MATERIAL SUPPLIED: Begin

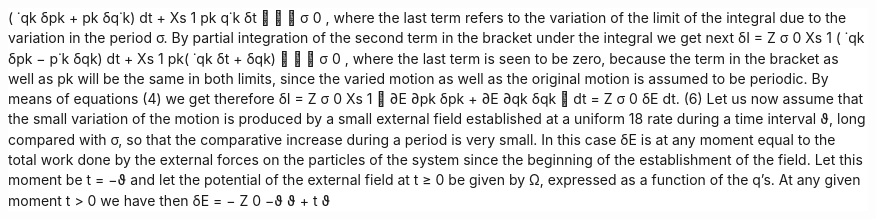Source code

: ( ˙qk δpk + pk δq˙k) dt +
Xs
1
pk q˙k δt



σ
0
,
where the last term refers to the variation of the limit of the
integral due to the variation in the period σ. By partial integration of the second term in the bracket under the integral
we get next
δI =
Z σ
0
Xs
1
( ˙qk δpk − p˙k δqk) dt +
Xs
1
pk( ˙qk δt + δqk)



σ
0
,
where the last term is seen to be zero, because the term in
the bracket as well as pk will be the same in both limits, since
the varied motion as well as the original motion is assumed
to be periodic. By means of equations (4) we get therefore
δI =
Z σ
0
Xs
1

∂E
∂pk
δpk +
∂E
∂qk
δqk

dt =
Z σ
0
δE dt. (6)
Let us now assume that the small variation of the motion
is produced by a small external field established at a uniform
18
rate during a time interval ϑ, long compared with σ, so that
the comparative increase during a period is very small. In
this case δE is at any moment equal to the total work done
by the external forces on the particles of the system since the
beginning of the establishment of the field. Let this moment
be t = −ϑ and let the potential of the external field at t ≥ 0
be given by Ω, expressed as a function of the q’s. At any
given moment t > 0 we have then
δE = −
Z 0
−ϑ
ϑ + t
ϑ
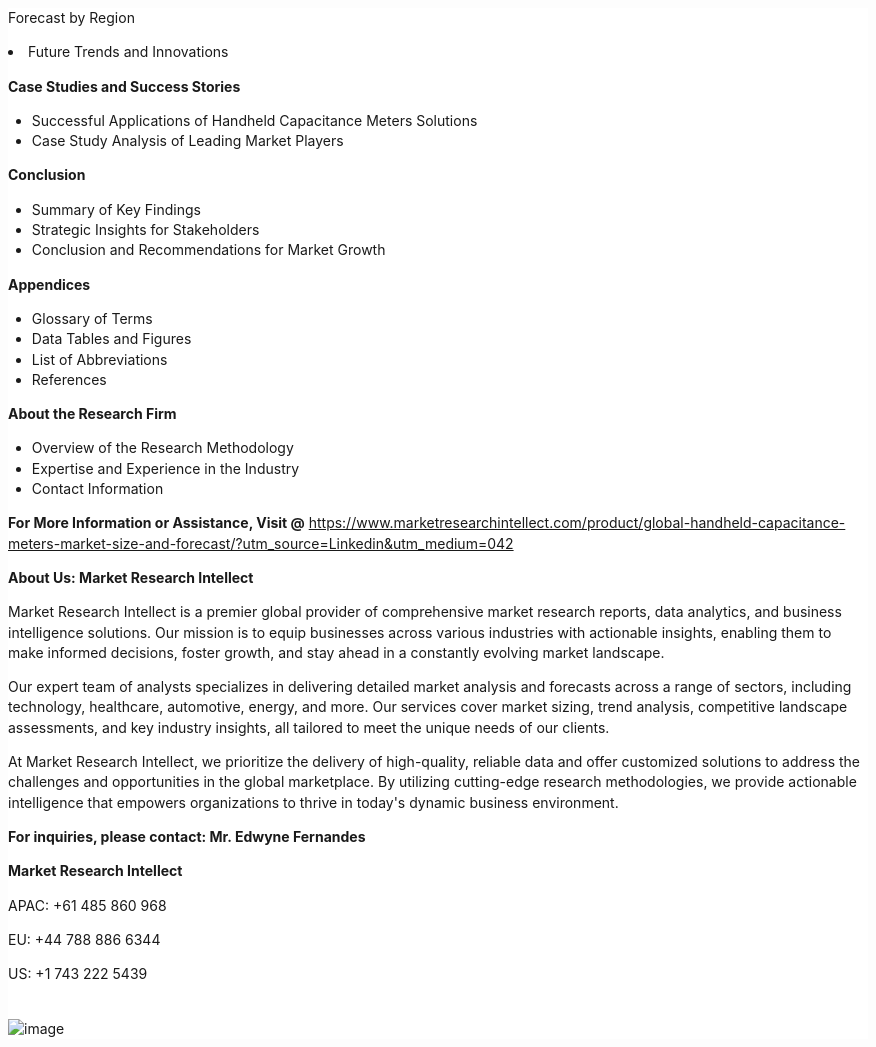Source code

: Forecast by Region</li><li>Future Trends and Innovations</li></ul><p><strong>Case Studies and Success Stories</strong></p><ul><li>Successful Applications of Handheld Capacitance Meters Solutions</li><li>Case Study Analysis of Leading Market Players</li></ul><p><strong>Conclusion</strong></p><ul><li>Summary of Key Findings</li><li>Strategic Insights for Stakeholders</li><li>Conclusion and Recommendations for Market Growth</li></ul><p><strong>Appendices</strong></p><ul><li>Glossary of Terms</li><li>Data Tables and Figures</li><li>List of Abbreviations</li><li>References</li></ul><p><strong>About the Research Firm</strong></p><ul><li>Overview of the Research Methodology</li><li>Expertise and Experience in the Industry</li><li>Contact Information</li></ul></div><div class="article-main__content" data-test-id="publishing-text-block"><p><span class="font-[700]"><strong>For More Information or Assistance, Visit @</strong>&nbsp;<a href="https://www.marketresearchintellect.com/product/global-handheld-capacitance-meters-market-size-and-forecast/?utm_source=Linkedin&utm_medium=042">https://www.marketresearchintellect.com/product/global-handheld-capacitance-meters-market-size-and-forecast/?utm_source=Linkedin&utm_medium=042</a></span></p><p><strong>About Us: Market Research Intellect</strong></p><p>Market Research Intellect is a premier global provider of comprehensive market research reports, data analytics, and business intelligence solutions. Our mission is to equip businesses across various industries with actionable insights, enabling them to make informed decisions, foster growth, and stay ahead in a constantly evolving market landscape.</p><p>Our expert team of analysts specializes in delivering detailed market analysis and forecasts across a range of sectors, including technology, healthcare, automotive, energy, and more. Our services cover market sizing, trend analysis, competitive landscape assessments, and key industry insights, all tailored to meet the unique needs of our clients.</p><p>At Market Research Intellect, we prioritize the delivery of high-quality, reliable data and offer customized solutions to address the challenges and opportunities in the global marketplace. By utilizing cutting-edge research methodologies, we provide actionable intelligence that empowers organizations to thrive in today's dynamic business environment.</p><p><strong>For inquiries, please contact: Mr. Edwyne Fernandes</strong></p><p><strong>Market Research Intellect</strong></p><p>APAC: +61 485 860 968</p><p>EU: +44 788 886 6344</p><p>US: +1 743 222 5439</p></div><div class="article-main__content" data-test-id="publishing-text-block">&nbsp;</div>
![image](https://github.com/user-attachments/assets/a28c16a1-0b19-4d34-91d5-72e4655c0b85)
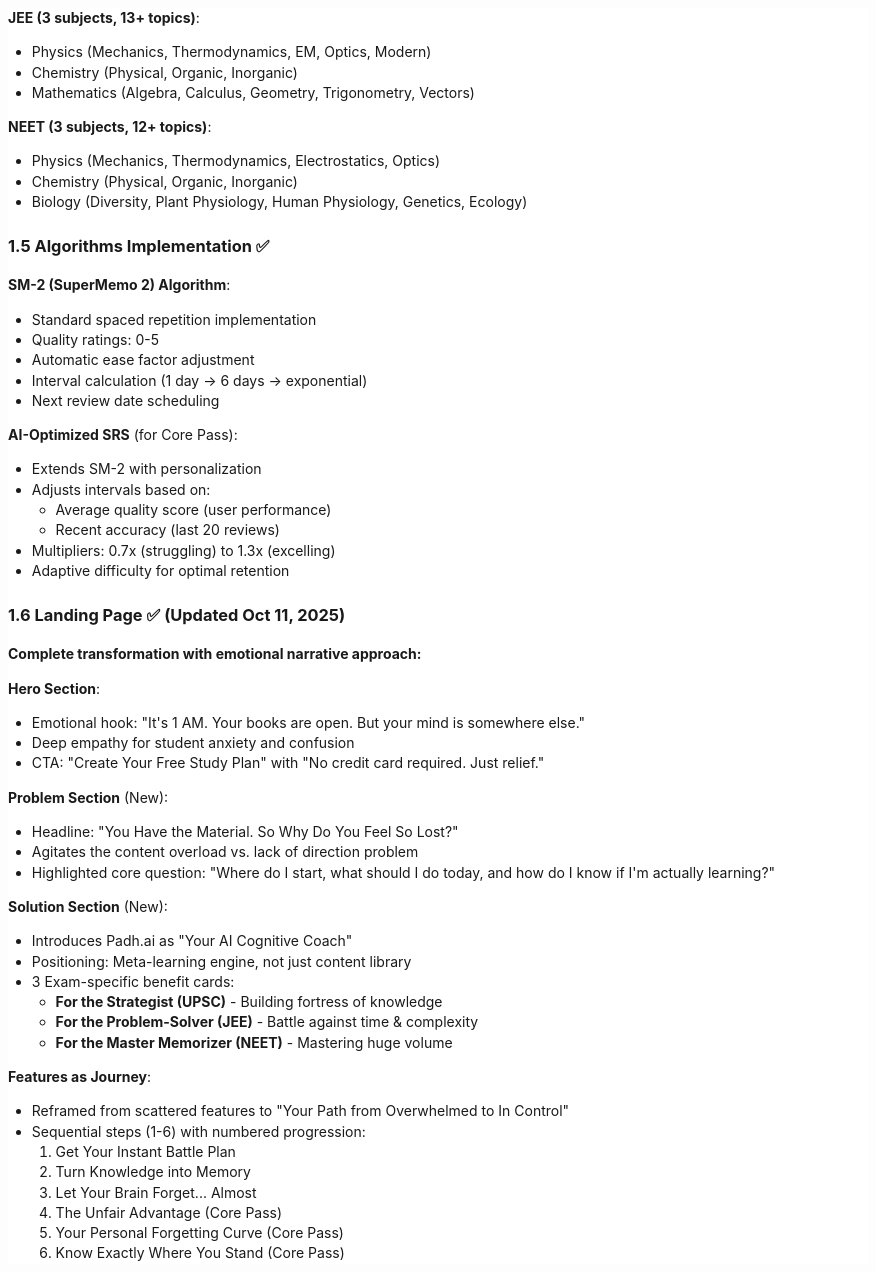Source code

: **JEE (3 subjects, 13+ topics)**:
- Physics (Mechanics, Thermodynamics, EM, Optics, Modern)
- Chemistry (Physical, Organic, Inorganic)
- Mathematics (Algebra, Calculus, Geometry, Trigonometry, Vectors)

**NEET (3 subjects, 12+ topics)**:
- Physics (Mechanics, Thermodynamics, Electrostatics, Optics)
- Chemistry (Physical, Organic, Inorganic)
- Biology (Diversity, Plant Physiology, Human Physiology, Genetics, Ecology)

### 1.5 Algorithms Implementation ✅
**SM-2 (SuperMemo 2) Algorithm**:
- Standard spaced repetition implementation
- Quality ratings: 0-5
- Automatic ease factor adjustment
- Interval calculation (1 day → 6 days → exponential)
- Next review date scheduling

**AI-Optimized SRS** (for Core Pass):
- Extends SM-2 with personalization
- Adjusts intervals based on:
  - Average quality score (user performance)
  - Recent accuracy (last 20 reviews)
- Multipliers: 0.7x (struggling) to 1.3x (excelling)
- Adaptive difficulty for optimal retention

### 1.6 Landing Page ✅ (Updated Oct 11, 2025)
**Complete transformation with emotional narrative approach:**

**Hero Section**:
- Emotional hook: "It's 1 AM. Your books are open. But your mind is somewhere else."
- Deep empathy for student anxiety and confusion
- CTA: "Create Your Free Study Plan" with "No credit card required. Just relief."

**Problem Section** (New):
- Headline: "You Have the Material. So Why Do You Feel So Lost?"
- Agitates the content overload vs. lack of direction problem
- Highlighted core question: "Where do I start, what should I do today, and how do I know if I'm actually learning?"

**Solution Section** (New):
- Introduces Padh.ai as "Your AI Cognitive Coach"
- Positioning: Meta-learning engine, not just content library
- 3 Exam-specific benefit cards:
  - **For the Strategist (UPSC)** - Building fortress of knowledge
  - **For the Problem-Solver (JEE)** - Battle against time & complexity
  - **For the Master Memorizer (NEET)** - Mastering huge volume

**Features as Journey**:
- Reframed from scattered features to "Your Path from Overwhelmed to In Control"
- Sequential steps (1-6) with numbered progression:
  1. Get Your Instant Battle Plan
  2. Turn Knowledge into Memory
  3. Let Your Brain Forget... Almost
  4. The Unfair Advantage (Core Pass)
  5. Your Personal Forgetting Curve (Core Pass)
  6. Know Exactly Where You Stand (Core Pass)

MATERIAL SUPPLIED: End

- [PROBLEM] Which lines in the data above hold the string "last"? Show each one.

- [OUTPUT]
where the last term refers to the variation of the limit of the
where the last term is seen to be zero, because the term in
  - Recent accuracy (last 20 reviews)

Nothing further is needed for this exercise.